◆ Activity: Print each of the lines below verbatim and leave out the pictures.

◆ Data under study:

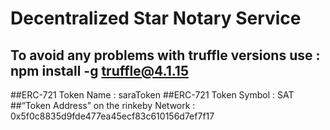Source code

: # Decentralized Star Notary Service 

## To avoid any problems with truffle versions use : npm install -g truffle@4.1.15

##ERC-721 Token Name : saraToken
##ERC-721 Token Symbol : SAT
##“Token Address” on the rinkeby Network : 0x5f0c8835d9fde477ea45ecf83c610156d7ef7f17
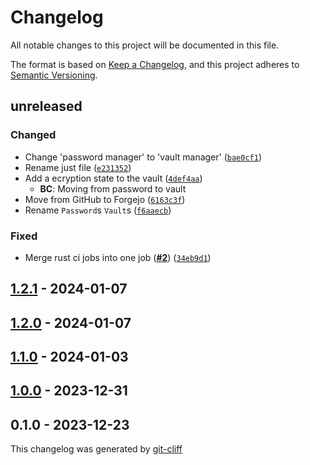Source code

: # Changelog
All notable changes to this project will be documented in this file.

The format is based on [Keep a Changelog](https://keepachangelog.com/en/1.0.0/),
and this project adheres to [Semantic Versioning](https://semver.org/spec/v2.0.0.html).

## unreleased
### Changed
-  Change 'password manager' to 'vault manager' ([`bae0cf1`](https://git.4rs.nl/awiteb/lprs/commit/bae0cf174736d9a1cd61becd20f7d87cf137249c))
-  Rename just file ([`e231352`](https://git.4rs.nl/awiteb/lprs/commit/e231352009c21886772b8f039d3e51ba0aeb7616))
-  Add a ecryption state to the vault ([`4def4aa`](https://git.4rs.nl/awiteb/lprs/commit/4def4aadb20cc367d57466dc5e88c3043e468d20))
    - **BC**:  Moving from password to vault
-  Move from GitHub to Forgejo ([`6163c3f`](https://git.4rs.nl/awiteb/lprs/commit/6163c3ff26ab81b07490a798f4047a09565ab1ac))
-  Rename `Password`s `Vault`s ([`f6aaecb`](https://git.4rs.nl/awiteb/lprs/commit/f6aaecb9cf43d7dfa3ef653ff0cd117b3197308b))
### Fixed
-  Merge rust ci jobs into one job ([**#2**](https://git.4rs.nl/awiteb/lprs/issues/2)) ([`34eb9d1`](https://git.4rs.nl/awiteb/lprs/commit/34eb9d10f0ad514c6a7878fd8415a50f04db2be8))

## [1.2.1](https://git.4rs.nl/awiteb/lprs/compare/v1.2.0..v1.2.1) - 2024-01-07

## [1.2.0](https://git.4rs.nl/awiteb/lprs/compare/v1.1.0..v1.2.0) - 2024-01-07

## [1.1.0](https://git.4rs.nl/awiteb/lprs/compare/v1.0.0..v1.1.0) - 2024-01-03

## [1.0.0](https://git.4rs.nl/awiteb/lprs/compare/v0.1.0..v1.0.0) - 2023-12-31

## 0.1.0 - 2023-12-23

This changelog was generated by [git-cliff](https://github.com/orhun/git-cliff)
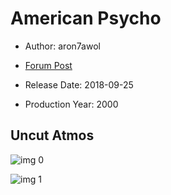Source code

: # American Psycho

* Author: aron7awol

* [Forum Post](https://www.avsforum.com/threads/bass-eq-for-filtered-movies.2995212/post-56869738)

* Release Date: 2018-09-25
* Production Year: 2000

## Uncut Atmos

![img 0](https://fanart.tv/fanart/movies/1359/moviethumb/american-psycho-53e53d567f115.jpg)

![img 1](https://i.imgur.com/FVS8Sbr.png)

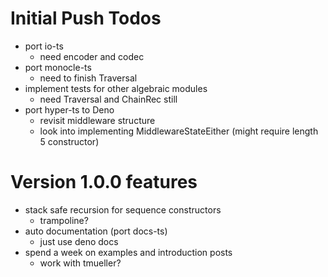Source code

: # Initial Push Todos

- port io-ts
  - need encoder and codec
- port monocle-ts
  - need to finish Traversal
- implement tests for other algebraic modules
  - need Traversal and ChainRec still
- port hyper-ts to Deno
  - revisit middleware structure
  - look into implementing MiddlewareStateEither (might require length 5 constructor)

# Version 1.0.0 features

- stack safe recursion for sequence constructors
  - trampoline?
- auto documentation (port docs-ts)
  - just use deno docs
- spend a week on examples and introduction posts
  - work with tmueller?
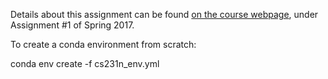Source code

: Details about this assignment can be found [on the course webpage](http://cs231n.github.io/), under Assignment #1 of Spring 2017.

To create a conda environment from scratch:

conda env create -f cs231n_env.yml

◆ Answer space:
Source code

: # Decentralized Star Notary Service 

## To avoid any problems with truffle versions use : npm install -g truffle@4.1.15

##ERC-721 Token Name : saraToken
##ERC-721 Token Symbol : SAT
##“Token Address” on the rinkeby Network : 0x5f0c8835d9fde477ea45ecf83c610156d7ef7f17
Source code

: # Changelog
All notable changes to this project will be documented in this file.

The format is based on [Keep a Changelog](https://keepachangelog.com/en/1.0.0/),
and this project adheres to [Semantic Versioning](https://semver.org/spec/v2.0.0.html).

## unreleased
### Changed
-  Change 'password manager' to 'vault manager' ([`bae0cf1`](https://git.4rs.nl/awiteb/lprs/commit/bae0cf174736d9a1cd61becd20f7d87cf137249c))
-  Rename just file ([`e231352`](https://git.4rs.nl/awiteb/lprs/commit/e231352009c21886772b8f039d3e51ba0aeb7616))
-  Add a ecryption state to the vault ([`4def4aa`](https://git.4rs.nl/awiteb/lprs/commit/4def4aadb20cc367d57466dc5e88c3043e468d20))
    - **BC**:  Moving from password to vault
-  Move from GitHub to Forgejo ([`6163c3f`](https://git.4rs.nl/awiteb/lprs/commit/6163c3ff26ab81b07490a798f4047a09565ab1ac))
-  Rename `Password`s `Vault`s ([`f6aaecb`](https://git.4rs.nl/awiteb/lprs/commit/f6aaecb9cf43d7dfa3ef653ff0cd117b3197308b))
### Fixed
-  Merge rust ci jobs into one job ([**#2**](https://git.4rs.nl/awiteb/lprs/issues/2)) ([`34eb9d1`](https://git.4rs.nl/awiteb/lprs/commit/34eb9d10f0ad514c6a7878fd8415a50f04db2be8))

## [1.2.1](https://git.4rs.nl/awiteb/lprs/compare/v1.2.0..v1.2.1) - 2024-01-07

## [1.2.0](https://git.4rs.nl/awiteb/lprs/compare/v1.1.0..v1.2.0) - 2024-01-07

## [1.1.0](https://git.4rs.nl/awiteb/lprs/compare/v1.0.0..v1.1.0) - 2024-01-03

## [1.0.0](https://git.4rs.nl/awiteb/lprs/compare/v0.1.0..v1.0.0) - 2023-12-31

## 0.1.0 - 2023-12-23

This changelog was generated by [git-cliff](https://github.com/orhun/git-cliff)
Source code

: # American Psycho

* Author: aron7awol

* [Forum Post](https://www.avsforum.com/threads/bass-eq-for-filtered-movies.2995212/post-56869738)

* Release Date: 2018-09-25
* Production Year: 2000

## Uncut Atmos

![img 0](https://fanart.tv/fanart/movies/1359/moviethumb/american-psycho-53e53d567f115.jpg)

![img 1](https://i.imgur.com/FVS8Sbr.png)

Source code

: # Initial Push Todos

- port io-ts
  - need encoder and codec
- port monocle-ts
  - need to finish Traversal
- implement tests for other algebraic modules
  - need Traversal and ChainRec still
- port hyper-ts to Deno
  - revisit middleware structure
  - look into implementing MiddlewareStateEither (might require length 5 constructor)

# Version 1.0.0 features

- stack safe recursion for sequence constructors
  - trampoline?
- auto documentation (port docs-ts)
  - just use deno docs
- spend a week on examples and introduction posts
  - work with tmueller?
Source code

: Details about this assignment can be found [on the course webpage](http://cs231n.github.io/), under Assignment #1 of Spring 2017.

To create a conda environment from scratch:

conda env create -f cs231n_env.yml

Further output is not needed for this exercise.